França tem um novo primeiro-ministro, depois de o bebé ter sido devolvido às mãos de Macron. De seu nome Instabilidade, o bebé não nasceu ontem, e pesa mais de 5% de défice. Noutra vida, chamara-se o Imbróglio. Calha agora a Sébastien Lecornu, discreto e moderado servidor, tratar dele.
Num país com tradição em contestação e vidros partidos, o presidente francês e os sucessivos líderes de governo parecem não ter mãos sobre a vontade popular. Esta: viver como nenhum outro país da Europa vive. Despesa pública em alta, dívida pública a acompanhar, e uma reforma tranquila aos 62 anos. Isto sem receita que faça jus.
A conta não fecha: Macron, o ex-primeiro-ministro Bayrou, e agora Lecornu, sabem-no. Sabem as instituições europeias; sabem também os mercados. O que leva a crer que os principais partidos políticos conhecem o problema. E conhecem; só o ignoram.

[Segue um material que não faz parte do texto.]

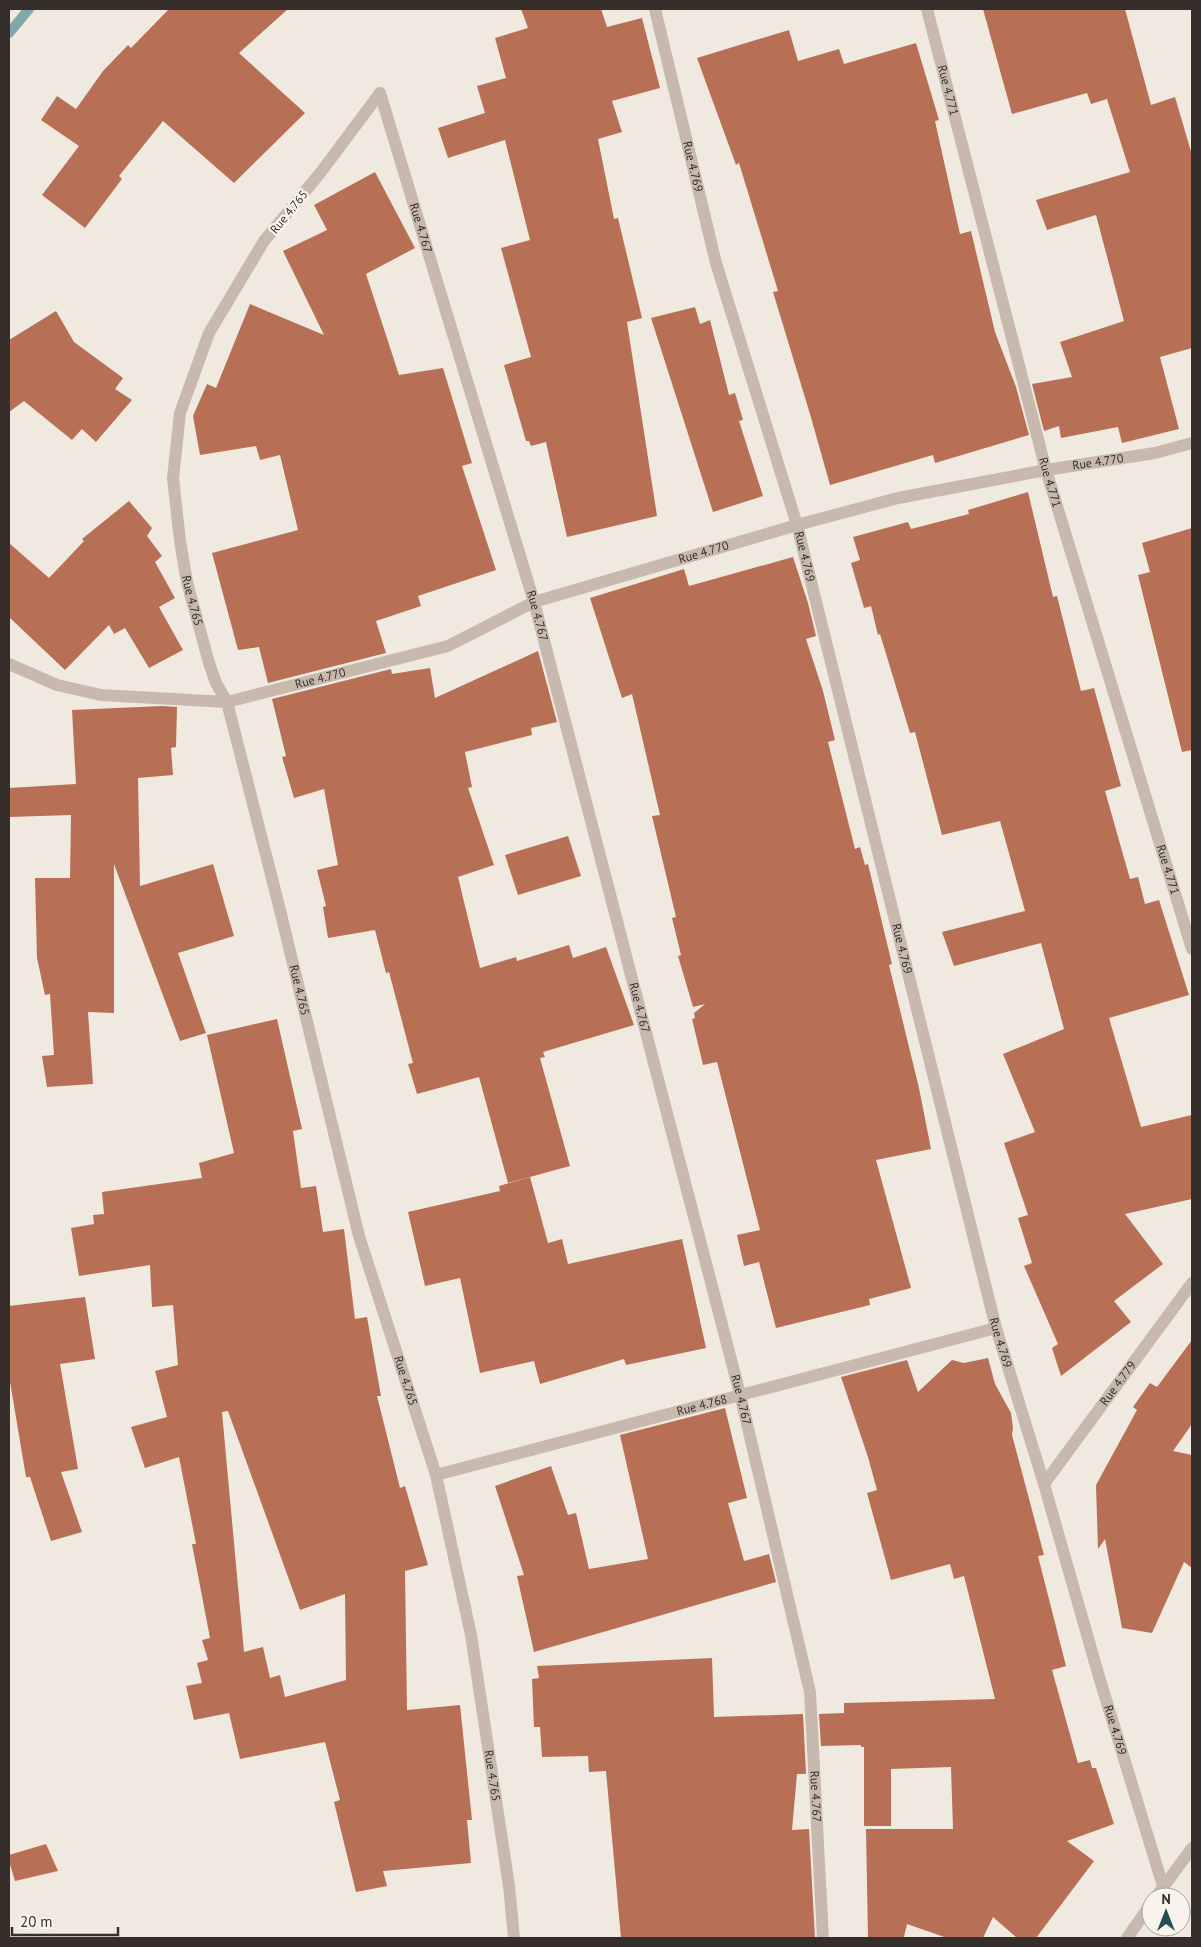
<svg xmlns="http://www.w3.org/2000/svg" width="1201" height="1947" viewBox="0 0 1201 1947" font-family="'PT Sans',sans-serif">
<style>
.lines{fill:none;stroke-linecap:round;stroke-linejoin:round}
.stream{stroke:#82a7aa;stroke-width:10}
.building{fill:#b77056;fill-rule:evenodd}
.minor{stroke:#c7b9ad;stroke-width:12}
.labels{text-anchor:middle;stroke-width:4.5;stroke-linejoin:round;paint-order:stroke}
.street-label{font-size:12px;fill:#362e2b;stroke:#f8f3ec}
</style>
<rect width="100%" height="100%" fill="#f0e9e0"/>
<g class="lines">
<polyline class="stream" points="9,33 29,9"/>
</g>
<g class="building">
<polygon points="169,9 288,9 239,53 305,113 234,183 163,121 119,176 122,179 85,228 42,195 79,146 41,120 57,96 76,109 103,71 128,45 131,48"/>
<polygon points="521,9 601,9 607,27 642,18 660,88 612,101 622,132 598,139 614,219 618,218 642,318 627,322 657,516 567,537 546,442 531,446 529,441 526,441 504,365 531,357 501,248 530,240 505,140 448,158 438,128 485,113 477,86 506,78 495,38 528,28"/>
<polygon points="983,9 1125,9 1151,105 1175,97 1192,155 1192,348 1160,357 1179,429 1122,443 1118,427 1061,438 1059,426 1044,431 1032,384 1072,377 1060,342 1124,321 1096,215 1047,230 1036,200 1130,172 1107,99 1091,104 1087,93 1012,114"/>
<polygon points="789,30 798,61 839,49 844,64 916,43 939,120 935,121 960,234 971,231 995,332 1016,387 1029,435 935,463 933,455 830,485 810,414 773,292 778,291 739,163 736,165 697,58"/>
<polygon points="375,172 415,248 366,274 399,375 443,368 472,463 462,466 496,570 418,596 421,606 376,621 386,653 268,683 259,647 238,650 212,553 298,530 280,455 260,460 256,446 200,455 193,416 207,384 216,388 250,304 324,335 283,251 327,230 314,205"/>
<polygon points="695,307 700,324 710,320 729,395 735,393 743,420 739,421 763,496 713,512 651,318"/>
<polygon points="56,311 74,342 123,378 115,389 132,400 96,442 82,429 72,440 24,401 9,412 9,340"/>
<polygon points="1028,492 1053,597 1057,596 1081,691 1094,688 1121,786 1105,791 1130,879 1138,877 1145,904 1159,900 1189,995 1109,1018 1141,1127 1192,1115 1192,1199 1125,1214 1163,1264 1114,1301 1131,1322 1061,1376 1052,1348 1058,1344 1024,1266 1032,1263 1018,1218 1028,1215 1004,1143 1035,1132 1003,1054 1064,1029 1041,943 954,966 942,932 1025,911 1000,821 942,835 915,732 910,733 880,634 878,635 871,606 864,608 851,563 860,560 853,537 908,522 911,529 969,514 968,510"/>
<polygon points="129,501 152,528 147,536 162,556 155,562 175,598 159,607 183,650 149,668 125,628 114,634 109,625 65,670 9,617 9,543 49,578 84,541 82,539"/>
<polygon points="1192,528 1192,750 1182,752 1138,575 1150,572 1142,543"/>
<polygon points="793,557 808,603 816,636 806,639 823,691 835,740 828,742 855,849 860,847 865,865 868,864 892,964 889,965 919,1088 931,1149 876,1160 911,1288 869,1299 870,1305 776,1328 759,1262 744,1266 737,1235 760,1230 717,1062 703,1065 692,1019 695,1018 694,1013 705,1004 693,1007 678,956 681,955 672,918 676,917 652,816 660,815 632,694 622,698 590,598 684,569 689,586"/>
<polygon points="538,651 557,722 531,728 532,735 465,752 472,787 468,788 494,865 458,877 480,968 516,957 517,961 569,945 573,958 606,947 634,1025 543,1052 545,1057 540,1058 570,1166 508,1183 479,1077 417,1094 408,1064 413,1063 389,972 386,973 375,930 328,938 323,907 326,906 317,870 338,865 324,789 294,798 282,757 286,756 272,699 391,669 392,674 430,668 435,698"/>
<polygon points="162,706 177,707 176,747 171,748 173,775 138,778 140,886 213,864 234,936 178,953 206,1033 180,1041 114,864 114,1013 88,1012 93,1084 47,1087 42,1056 54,1055 50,994 45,995 37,958 35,878 70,878 71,815 9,817 9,788 76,784 72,710"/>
<polygon points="568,836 581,876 518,895 505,855"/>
<path d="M277 1019 302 1129 293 1131 301 1188 316 1186 323 1232 344 1229 355 1319 367 1317 381 1396H377L400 1488 405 1486 428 1565 405 1571 407 1710 460 1705 472 1820H467L471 1863 383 1871 387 1886 356 1892 334 1802 340 1800 325 1742 240 1759 229 1713 194 1720 186 1686 202 1683 197 1663 208 1660 202 1640 210 1638 192 1544H196L179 1457 145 1468 131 1427 167 1417 155 1371 178 1365 173 1305 152 1307 150 1265 79 1276 71 1228 94 1224 93 1215 104 1214 102 1192 202 1178 199 1163 234 1153 207 1035ZM228 1411 300 1610 345 1594 346 1680 285 1697 280 1675 270 1678 263 1647 244 1652 222 1412Z"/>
<polygon points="530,1177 548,1243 562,1239 568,1264 682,1239 706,1348 626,1365 624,1359 540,1384 534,1361 480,1373 460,1278 425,1286 408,1212 500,1191 499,1186"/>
<polygon points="85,1297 95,1359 60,1364 78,1469 61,1472 82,1532 51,1541 30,1477 26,1477 9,1376 9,1306"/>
<polygon points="1192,1340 1192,1424 1173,1451 1192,1455 1192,1568 1184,1562 1152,1633 1122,1628 1105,1539 1098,1549 1096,1485 1137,1410 1133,1407 1150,1383 1157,1387"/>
<polygon points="988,1358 995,1384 1011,1413 1013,1428 1012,1435 1044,1555 1038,1556 1066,1666 1052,1670 1078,1763 1090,1760 1092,1768 1096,1768 1114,1824 1067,1841 1094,1861 1036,1938 1017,1938 993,1917 983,1938 947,1938 907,1924 904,1937 868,1938 866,1829 953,1829 951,1767 891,1769 891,1826 864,1826 864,1747 861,1747 861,1745 821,1746 819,1714 844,1713 844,1703 995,1699 964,1576 954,1579 950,1564 891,1580 867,1493 877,1490 868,1457 841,1377 907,1360 918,1392 952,1360 964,1363"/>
<polygon points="725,1408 747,1498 728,1503 744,1561 769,1554 776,1582 534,1652 517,1576 524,1575 495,1486 551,1466 568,1515 576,1513 589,1569 648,1559 620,1435"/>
<polygon points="712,1658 714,1717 803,1714 806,1774 797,1774 792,1830 809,1829 815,1938 621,1938 606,1771 589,1772 588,1756 542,1757 540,1727 534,1727 532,1679 539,1678 537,1666"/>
<polygon points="46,1844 58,1871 15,1881 9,1861 9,1855"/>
</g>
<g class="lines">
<g class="minor">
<path id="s1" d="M655 9 716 263 797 525 996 1328 1044 1484 1100 1680 1163 1886"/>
<path id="s2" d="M927 9 1046 470 1192 949"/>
<path id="s3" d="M380 93 321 172 264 241 209 333 180 413 173 478 180 541 187 582 209 663 216 683 227 702 279 906 359 1236 436 1475 471 1635 509 1886 514 1938"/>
<path id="s4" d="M380 93 534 602 740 1394 810 1692 823 1938"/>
<path id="s5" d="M9 664 57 685 101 695 227 702 448 646 534 602 797 525 898 498 1046 470 1155 453 1192 443"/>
<path id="s6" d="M436 1475 996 1328"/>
<path id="s7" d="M1044 1484 1192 1283"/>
<polyline points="1156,1897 1192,1848"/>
<polyline points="1127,1938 1151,1904"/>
</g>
</g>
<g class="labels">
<g class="street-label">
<text dy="4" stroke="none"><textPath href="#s2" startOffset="84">Rue 4.771</textPath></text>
<text dy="4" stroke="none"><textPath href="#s1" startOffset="162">Rue 4.769</textPath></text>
<text transform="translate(289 212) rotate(-51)" y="4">Rue 4.765</text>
<text dy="4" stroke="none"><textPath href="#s4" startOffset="141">Rue 4.767</textPath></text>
<text dy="4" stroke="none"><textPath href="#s5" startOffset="1130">Rue 4.770</textPath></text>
<text dy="4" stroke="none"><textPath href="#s2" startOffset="489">Rue 4.771</textPath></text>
<text dy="4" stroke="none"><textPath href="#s5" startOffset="725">Rue 4.770</textPath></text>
<text dy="4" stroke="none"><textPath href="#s1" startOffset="568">Rue 4.769</textPath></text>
<text dy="4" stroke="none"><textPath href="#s3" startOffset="570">Rue 4.765</textPath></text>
<text dy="4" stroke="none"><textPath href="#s4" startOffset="546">Rue 4.767</textPath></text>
<text dy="4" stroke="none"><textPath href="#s5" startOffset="320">Rue 4.770</textPath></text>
<text dy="4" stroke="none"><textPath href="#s2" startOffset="894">Rue 4.771</textPath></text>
<text dy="4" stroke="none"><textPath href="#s1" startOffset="972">Rue 4.769</textPath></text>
<text dy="4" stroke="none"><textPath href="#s3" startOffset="975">Rue 4.765</textPath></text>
<text dy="4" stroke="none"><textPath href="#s4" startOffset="951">Rue 4.767</textPath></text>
<text dy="4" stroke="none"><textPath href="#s1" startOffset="1378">Rue 4.769</textPath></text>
<text dy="4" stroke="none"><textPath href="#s3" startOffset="1380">Rue 4.765</textPath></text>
<text dy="4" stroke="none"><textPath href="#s7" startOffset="125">Rue 4.779</textPath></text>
<text dy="4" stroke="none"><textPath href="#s4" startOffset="1356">Rue 4.767</textPath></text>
<text dy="4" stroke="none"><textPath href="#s6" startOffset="275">Rue 4.768</textPath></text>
<text dy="4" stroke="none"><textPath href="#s1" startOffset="1782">Rue 4.769</textPath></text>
<text dy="4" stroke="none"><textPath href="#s3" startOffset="1785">Rue 4.765</textPath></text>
<text dy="4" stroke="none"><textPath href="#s4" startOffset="1761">Rue 4.767</textPath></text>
</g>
</g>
<rect width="1201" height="1947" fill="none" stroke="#362e2b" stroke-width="20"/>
<g transform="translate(1166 1912)"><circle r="24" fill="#f8f3ec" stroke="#aaa49f"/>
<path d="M0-4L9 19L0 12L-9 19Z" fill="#254f53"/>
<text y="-8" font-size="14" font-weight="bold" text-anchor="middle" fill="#362e2b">N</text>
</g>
<path d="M12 1927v8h106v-8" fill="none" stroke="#362e2b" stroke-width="2.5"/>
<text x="20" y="1927" font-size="15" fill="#362e2b" stroke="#f8f3ec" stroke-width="4" paint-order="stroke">20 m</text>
</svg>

A política europeia está repleta de negação e dissimulação. Desde Paris, os partidos de Marine Le Pen e de Jean-Luc Mélenchon cultivam-na com aprumo e convicção. No Parlamento e na rua, os extremos tocam-se na rejeição a alterações sérias ao estado de coisas. Às contas públicas e à despesa que galopa com o tempo. De acordo com os dois partidos, mesmo que para fins diferentes, o caminho é a continuidade. A atração pelo abismo.
O caminho, portanto, é dar razão ao que Macron vai notando: a França parece ser irreformável. O que faz lembrar a pergunta que De Gaulle, há mais de quatro décadas, deixou no ar: “Como se há-de governar um país que tem 246 variedades de queijo?” Pouco entendo de queijos, e desconheço se o seu número aumentou entretanto, leitor, mas prevejo um fim à novela francesa.
Perante um Estado francês que vive acima das suas possibilidades, o establishment francês torce por um vulto tecnocrata à imagem de Mario Draghi. Alguém que faça o que esse fez em Itália. Alguém que, à volta da sua figura, trace um compromisso para um debate nacional: poderá o Estado viver deste modo? Nada disto, tudo indica, se avizinha, sendo o único compromisso que existe em França o de fazer cair qualquer governo que proponha esse debate. A ruína está na moda.
Financeiramente, a França será grande demais para ruir. Já para cair e ralar os joelhos, duvido. A conta será a dividir por todos, incluindo a Europa e este lindo retângulo à beira mar.